* Provided entries
►

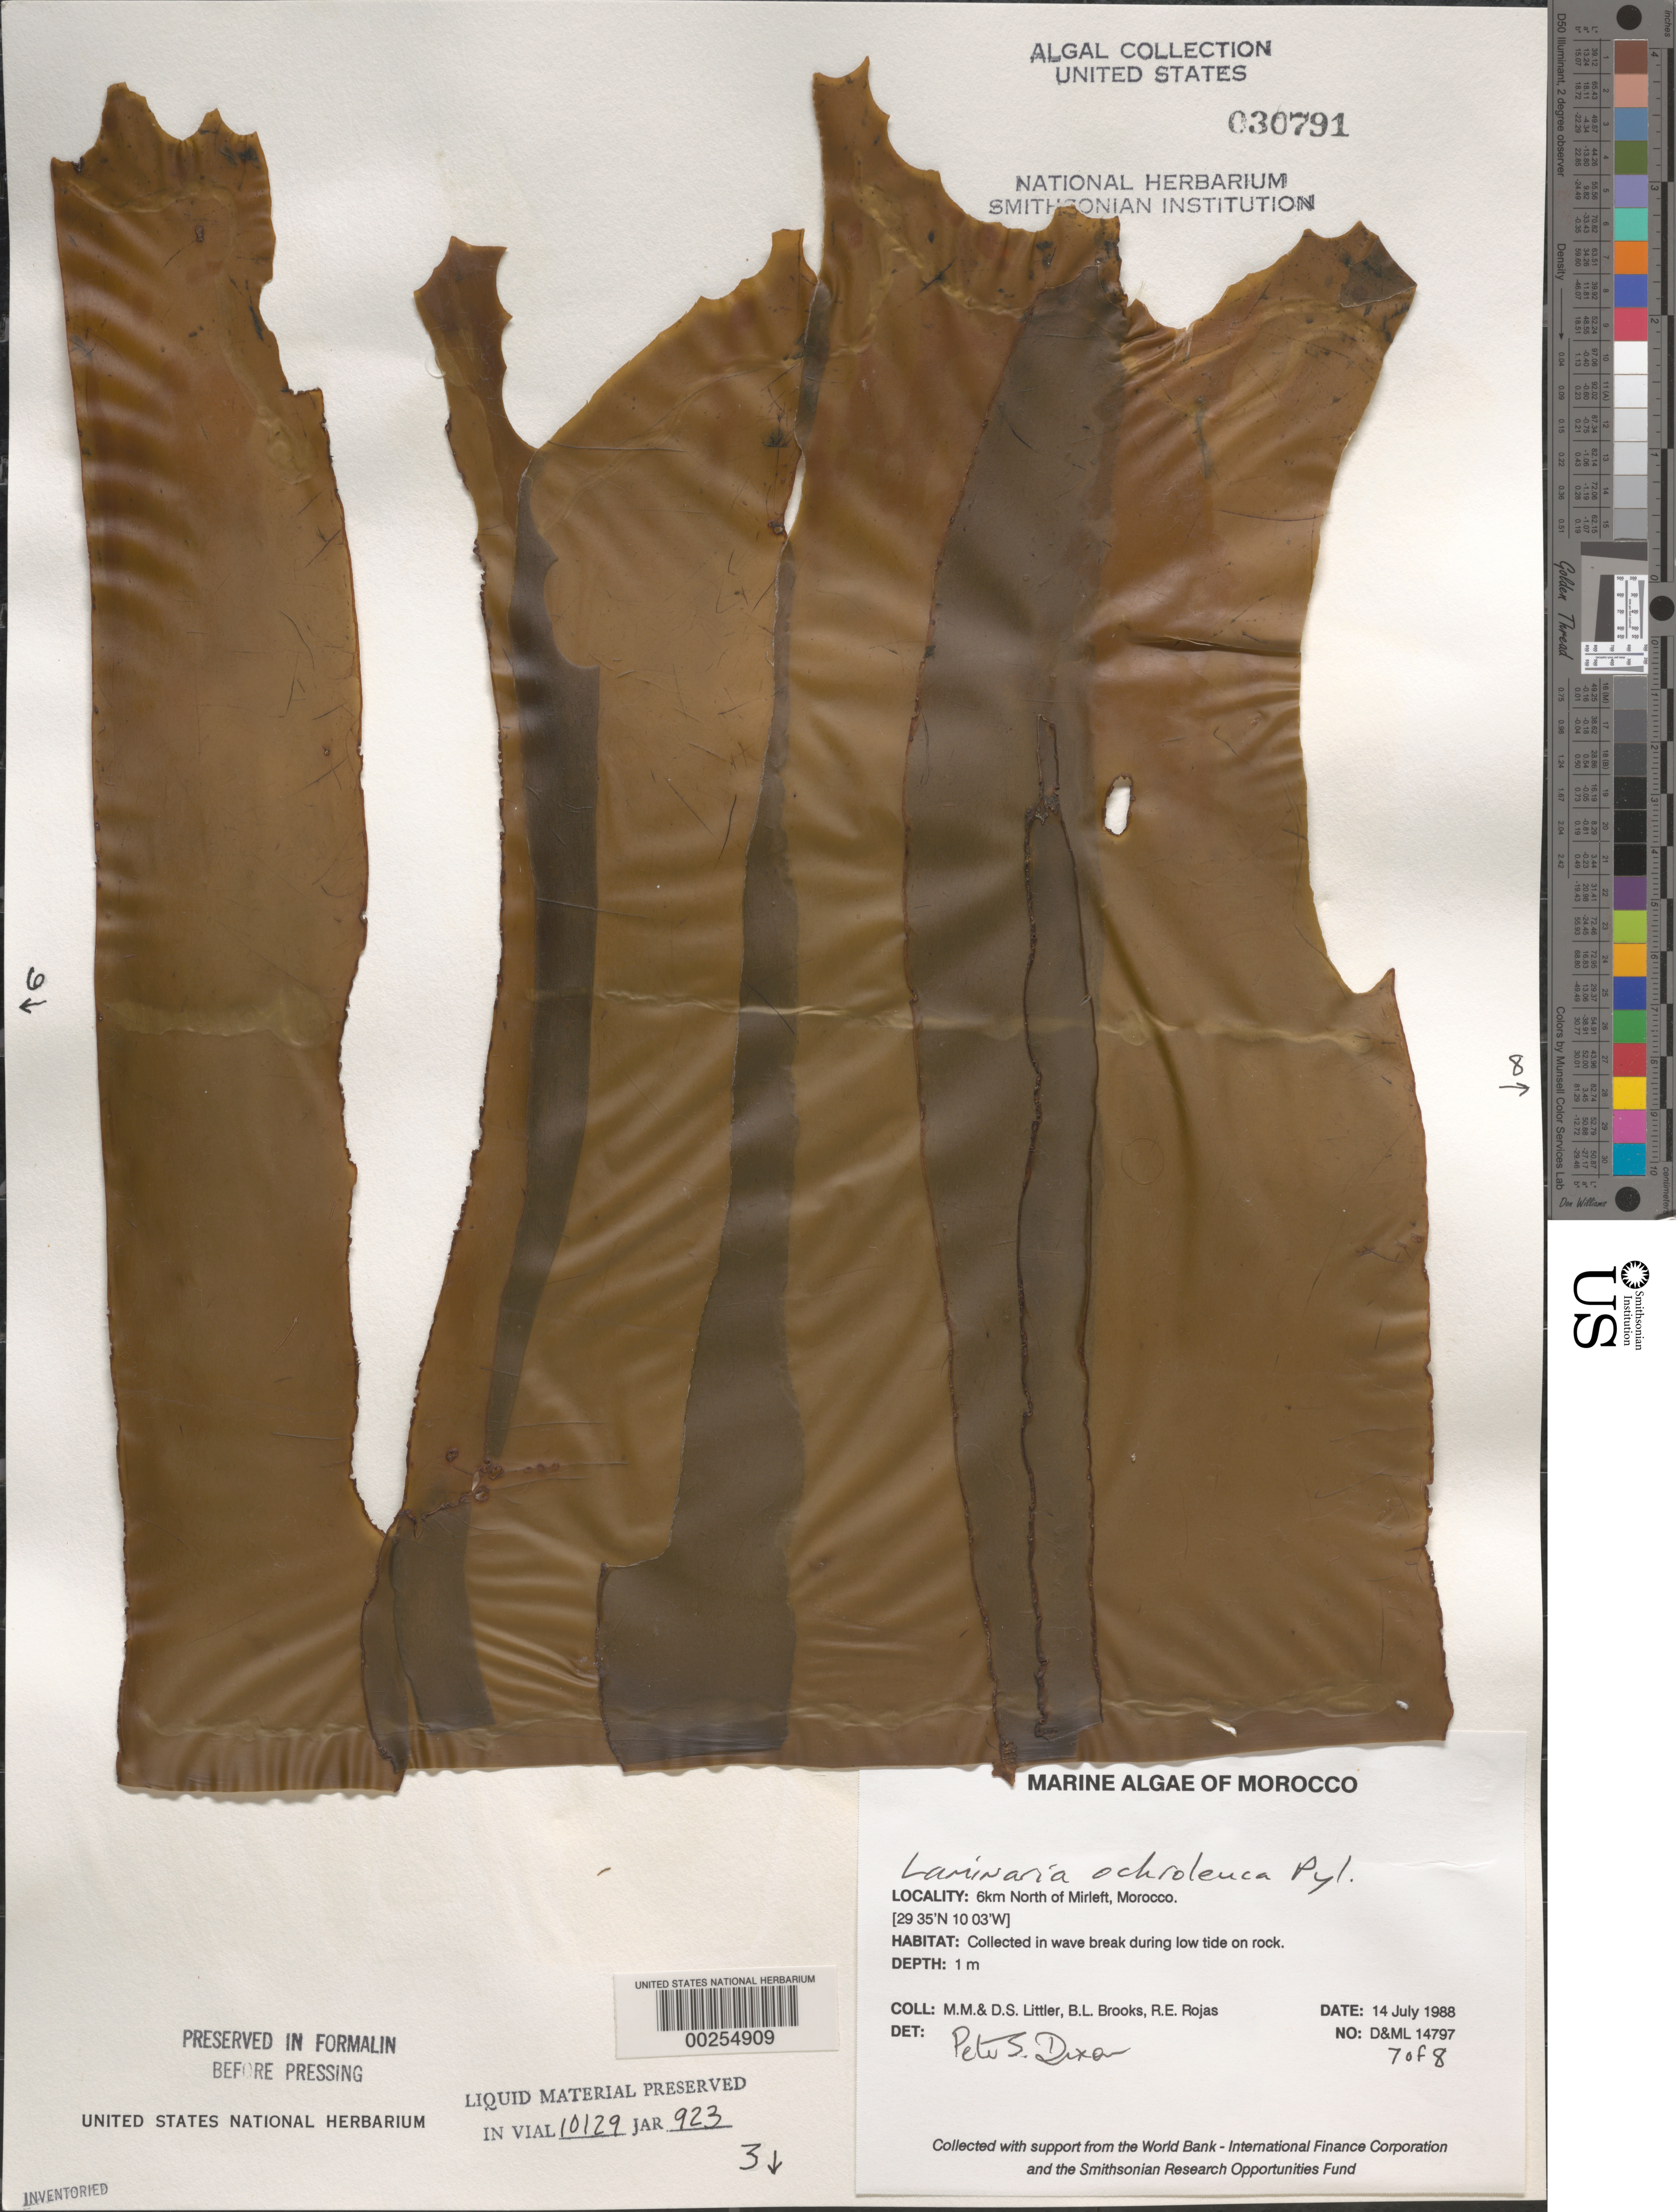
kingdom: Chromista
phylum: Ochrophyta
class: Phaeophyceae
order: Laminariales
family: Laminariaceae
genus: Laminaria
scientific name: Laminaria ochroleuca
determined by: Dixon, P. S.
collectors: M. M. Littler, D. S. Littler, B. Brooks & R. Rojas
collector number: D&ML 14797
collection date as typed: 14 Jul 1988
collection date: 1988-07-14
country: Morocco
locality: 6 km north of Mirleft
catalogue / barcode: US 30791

◄
►

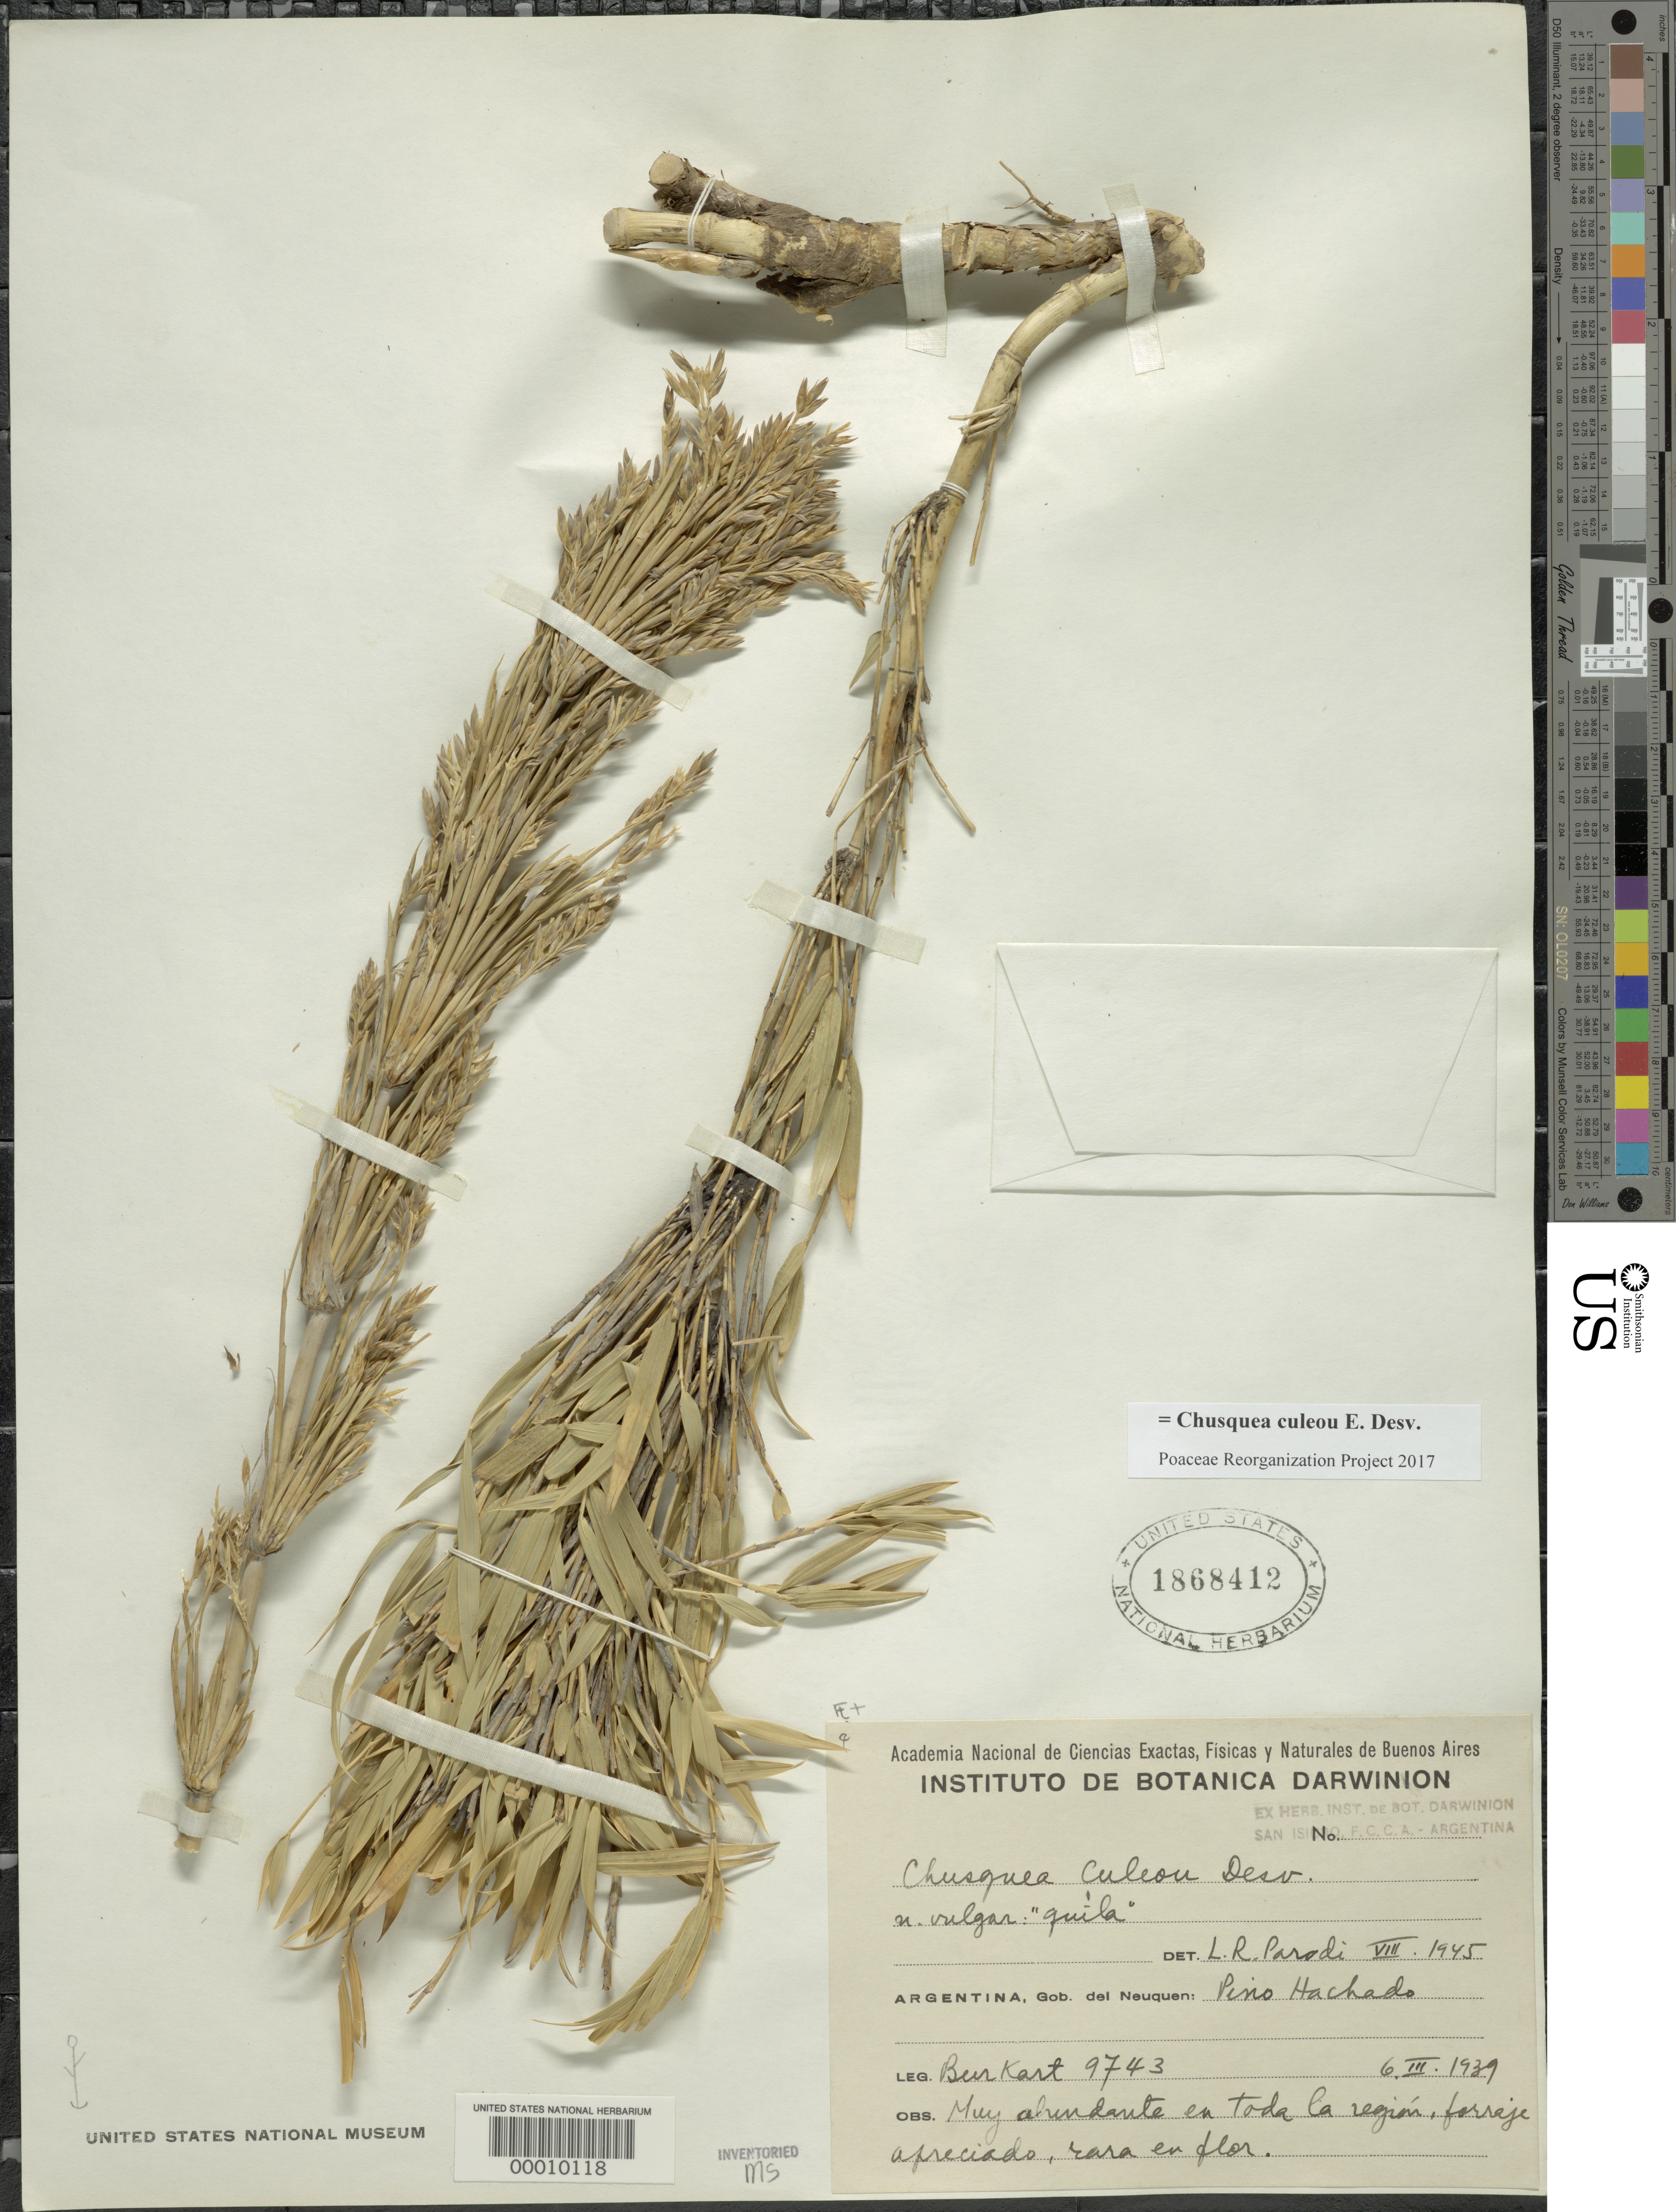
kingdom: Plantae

◄

* Task
Please count the lines in the records that contain the word "date" and reply with only that number.

* Task answer
2